I am using these two functions for my Bullet scene right now:
func head_to(dest : Vector3, speed : float) -> void:
velocity = speed
var dv : Vector3 = dest - global_position
var d : float = sqrt( dv.x*dv.x + dv.y*dv.y + dv.z*dv.z )
velocity_vector.x = dv.x/d * velocity
velocity_vector.y = dv.y/d * velocity
velocity_vector.z = dv.z/d * velocity
look_at_from_position( global_position , dest )
func _physics_process(delta: float) -> void:
global_position += velocity_vector*delta
In this case, point A will be the global_position of the Bullet, and it will travel to point B (the parameter dest) at speed of parameter speed. We will calculate for the velocity_vector and apply delta in _physics_process. All of these are working validly already.
But I would like to add one more thing: deviation. I know point A and point B but the gun could have a bad deviation and when you shoot it, the bullet could have a randomized deviation angle of -5 to 5 degrees for every Bullet, for example. So how could this be accomplished mathematically?
NOTE: adding extra randomized x,y,z values on dest is NOT what I am looking for. I would like to be able to control the exact range of deviation angle of the bullet being shot.
How this works is that the initial shooting_direction vector (Vector3.FORWARD) is rotated horizontally within the ± max_angle_deviation restrictions around a random axis calculated with the random_rotation angle.
The rest of the code is just boiler plate code for the demo video.
You might still need to adjust it to fit your project, but maybe this will nudge you into the correct direction.
Thank you for this, but unfortunately, I am not using RigidBody3D for performance reasons. All of my bullets are Area3D, so apply_impulse does not exist in that class. This is why I am moving all those Bullets myself in _physics_process .
Do you appear to know the math for applying the deviation into the velocity_vector for above?
My code should be universally applicable regardless if you use RigidBody3D, or any other Node, just reuse this part to calculate the shooting_direction_with_deviation vector and apply it to your bullet.
var shooting_direction: Vector3 = Vector3.FORWARD
var max_angle_deviation: float = 5.0
func shoot() -> void:
var horizontal_angle_deviation = randf_range(-deg_to_rad(max_angle_deviation), deg_to_rad(max_angle_deviation))
var random_rotation = randf_range(0.0, TAU)
var shooting_direction_with_deviation = shooting_direction.rotated(Vector3.UP.rotated(Vector3.BACK, random_rotation), horizontal_angle_deviation).normalized()
In your code I think you can implement it as follow, but without knowing your full scene structure I’m not 100% sure this will work correctly. If there are any issues with this, let me know and we can try to debug.
A side note - using Area3D and changing the global_position directly might not be the best idea for managing bullets, because if your bullet is flying fast enough or your game lags for a second, it may miss the target by simply teleporting behind the target without registering collision.
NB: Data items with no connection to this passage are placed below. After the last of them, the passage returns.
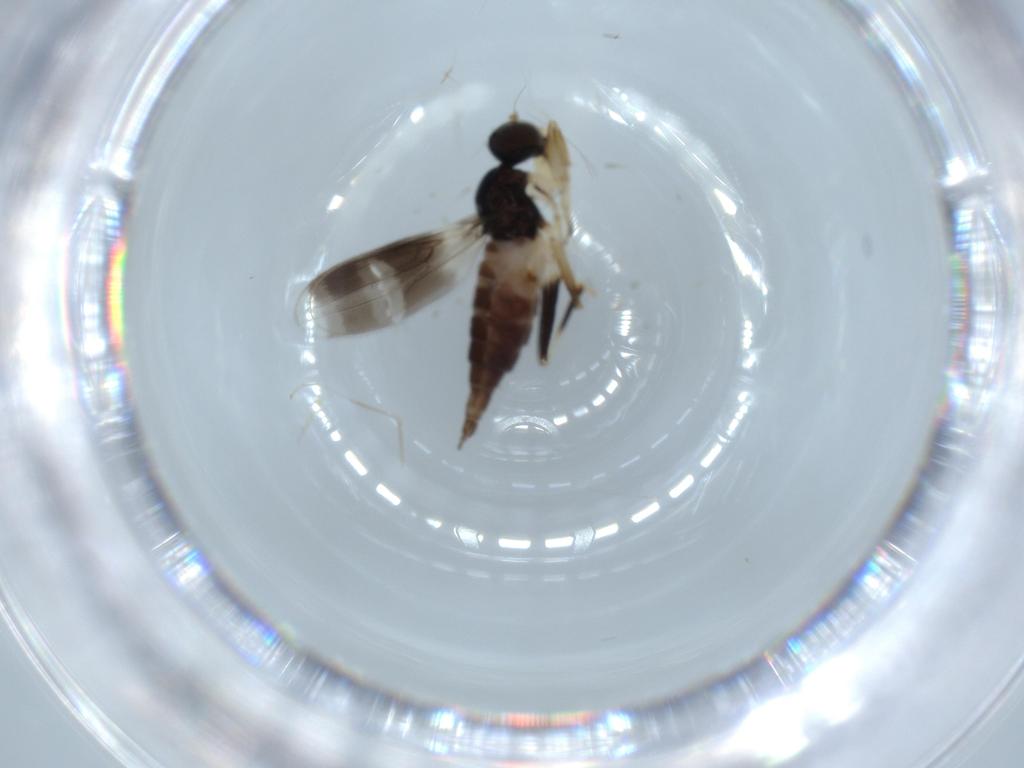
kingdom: Animalia
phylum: Arthropoda
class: Insecta
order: Diptera
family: Hybotidae
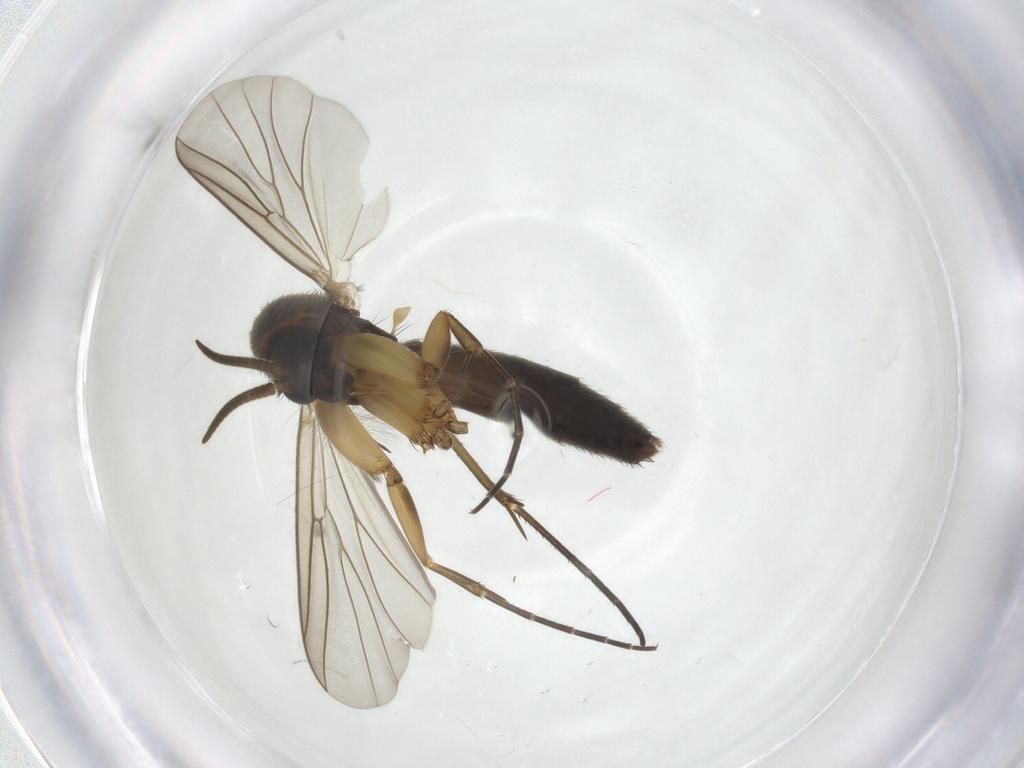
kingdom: Animalia
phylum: Arthropoda
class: Insecta
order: Diptera
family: Mycetophilidae
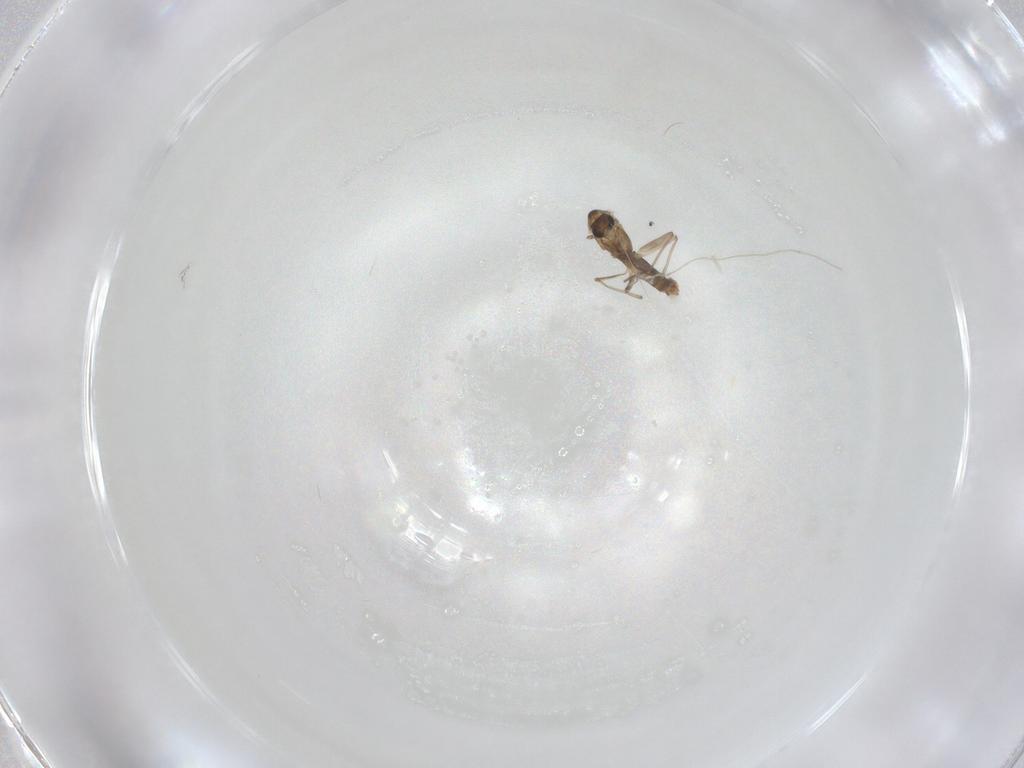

I would still recommend you to use RigidBody3D, or CharacterBody3D, as these have tools that can ensure the collision is registered.
Your code on random deviation does indeed work. Thank you
Regarding the game lagging, I did consider that too. This is why I am using _physics_process function which runs every 16 ms instead of _process. I have tried spawning multiple bullets against a single target on both 1000 fps and 10 fps , and I see that for both cases, no bullets went through the target.
In fact, I used to ask this question before here: Can objects "go through" walls in a very low framerate? , and I already got my answer, but at the same time, while RigidBody is recommended for this case, this statement here from my link is a bit of a concern:
CastRay will use a raycast to detect passthorugh.
And Cast Shape will use a shapecast that is more precise, but much more expensive
I didn’t do a thorough measurement yet. (1000 RigidBody3D bullets VS 1000 Area3D bullets) But at this moment, I am thinking using Area3D with _physics_process above should be computationally less expensive than RigidBody3D. Or do you have an experience you would like to share?
But do you need this performance? In general, you shouldn’t try to optimize the game if you don’t need to.
I couldn’t argue with you if you said “rigidbodies lagged my game too much, so I decided to use areas instead”.
But here, if you decided to use areas without having issues with rigidbodies in the first place, I’d say this might have been a bad call. It’s because this decision while maybe having a slight improvement of performance (which you have not measured, and I would guess there is no visible difference in performance), it has its own additional drawbacks, which you need to take into consideration now.